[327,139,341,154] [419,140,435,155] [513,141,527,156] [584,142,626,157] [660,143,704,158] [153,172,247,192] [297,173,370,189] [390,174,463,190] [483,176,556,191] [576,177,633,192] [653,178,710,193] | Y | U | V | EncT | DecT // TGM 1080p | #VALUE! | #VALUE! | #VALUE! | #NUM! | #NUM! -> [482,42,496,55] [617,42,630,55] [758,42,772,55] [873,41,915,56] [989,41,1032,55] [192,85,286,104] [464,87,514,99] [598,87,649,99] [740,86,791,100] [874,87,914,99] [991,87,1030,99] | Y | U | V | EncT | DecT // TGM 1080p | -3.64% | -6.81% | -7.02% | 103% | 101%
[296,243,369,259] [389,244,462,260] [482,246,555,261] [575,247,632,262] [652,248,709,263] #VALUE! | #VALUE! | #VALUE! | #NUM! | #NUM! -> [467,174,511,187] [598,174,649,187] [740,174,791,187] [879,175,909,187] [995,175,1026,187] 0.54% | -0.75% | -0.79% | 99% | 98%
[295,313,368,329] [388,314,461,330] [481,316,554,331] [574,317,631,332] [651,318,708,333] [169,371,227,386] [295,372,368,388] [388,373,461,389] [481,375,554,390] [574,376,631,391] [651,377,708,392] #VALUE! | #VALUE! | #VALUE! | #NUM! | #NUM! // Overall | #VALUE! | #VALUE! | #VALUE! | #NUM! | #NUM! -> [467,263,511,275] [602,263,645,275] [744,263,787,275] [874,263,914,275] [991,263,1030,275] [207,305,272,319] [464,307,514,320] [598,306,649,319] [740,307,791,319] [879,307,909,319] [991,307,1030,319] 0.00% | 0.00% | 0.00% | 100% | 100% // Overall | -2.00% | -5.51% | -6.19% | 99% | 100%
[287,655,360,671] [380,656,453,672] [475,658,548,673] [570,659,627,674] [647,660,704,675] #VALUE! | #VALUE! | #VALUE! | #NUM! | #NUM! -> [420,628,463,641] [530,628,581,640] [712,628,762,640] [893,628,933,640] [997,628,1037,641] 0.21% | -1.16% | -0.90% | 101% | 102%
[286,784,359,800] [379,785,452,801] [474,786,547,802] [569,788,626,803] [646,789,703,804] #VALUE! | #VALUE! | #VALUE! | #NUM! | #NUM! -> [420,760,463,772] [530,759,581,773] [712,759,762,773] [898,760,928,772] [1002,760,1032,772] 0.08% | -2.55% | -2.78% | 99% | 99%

_JOB_
What you output must match the lines from the beginning of the material through the line with "[287,655,360,671] [380,656,453,672] [475,658,548,673]" exactly, both ends included.

_SOLUTION BELOW_
[327,139,341,154] [419,140,435,155] [513,141,527,156] [584,142,626,157] [660,143,704,158] [153,172,247,192] [297,173,370,189] [390,174,463,190] [483,176,556,191] [576,177,633,192] [653,178,710,193] | Y | U | V | EncT | DecT // TGM 1080p | #VALUE! | #VALUE! | #VALUE! | #NUM! | #NUM! -> [482,42,496,55] [617,42,630,55] [758,42,772,55] [873,41,915,56] [989,41,1032,55] [192,85,286,104] [464,87,514,99] [598,87,649,99] [740,86,791,100] [874,87,914,99] [991,87,1030,99] | Y | U | V | EncT | DecT // TGM 1080p | -3.64% | -6.81% | -7.02% | 103% | 101%
[296,243,369,259] [389,244,462,260] [482,246,555,261] [575,247,632,262] [652,248,709,263] #VALUE! | #VALUE! | #VALUE! | #NUM! | #NUM! -> [467,174,511,187] [598,174,649,187] [740,174,791,187] [879,175,909,187] [995,175,1026,187] 0.54% | -0.75% | -0.79% | 99% | 98%
[295,313,368,329] [388,314,461,330] [481,316,554,331] [574,317,631,332] [651,318,708,333] [169,371,227,386] [295,372,368,388] [388,373,461,389] [481,375,554,390] [574,376,631,391] [651,377,708,392] #VALUE! | #VALUE! | #VALUE! | #NUM! | #NUM! // Overall | #VALUE! | #VALUE! | #VALUE! | #NUM! | #NUM! -> [467,263,511,275] [602,263,645,275] [744,263,787,275] [874,263,914,275] [991,263,1030,275] [207,305,272,319] [464,307,514,320] [598,306,649,319] [740,307,791,319] [879,307,909,319] [991,307,1030,319] 0.00% | 0.00% | 0.00% | 100% | 100% // Overall | -2.00% | -5.51% | -6.19% | 99% | 100%
[287,655,360,671] [380,656,453,672] [475,658,548,673] [570,659,627,674] [647,660,704,675] #VALUE! | #VALUE! | #VALUE! | #NUM! | #NUM! -> [420,628,463,641] [530,628,581,640] [712,628,762,640] [893,628,933,640] [997,628,1037,641] 0.21% | -1.16% | -0.90% | 101% | 102%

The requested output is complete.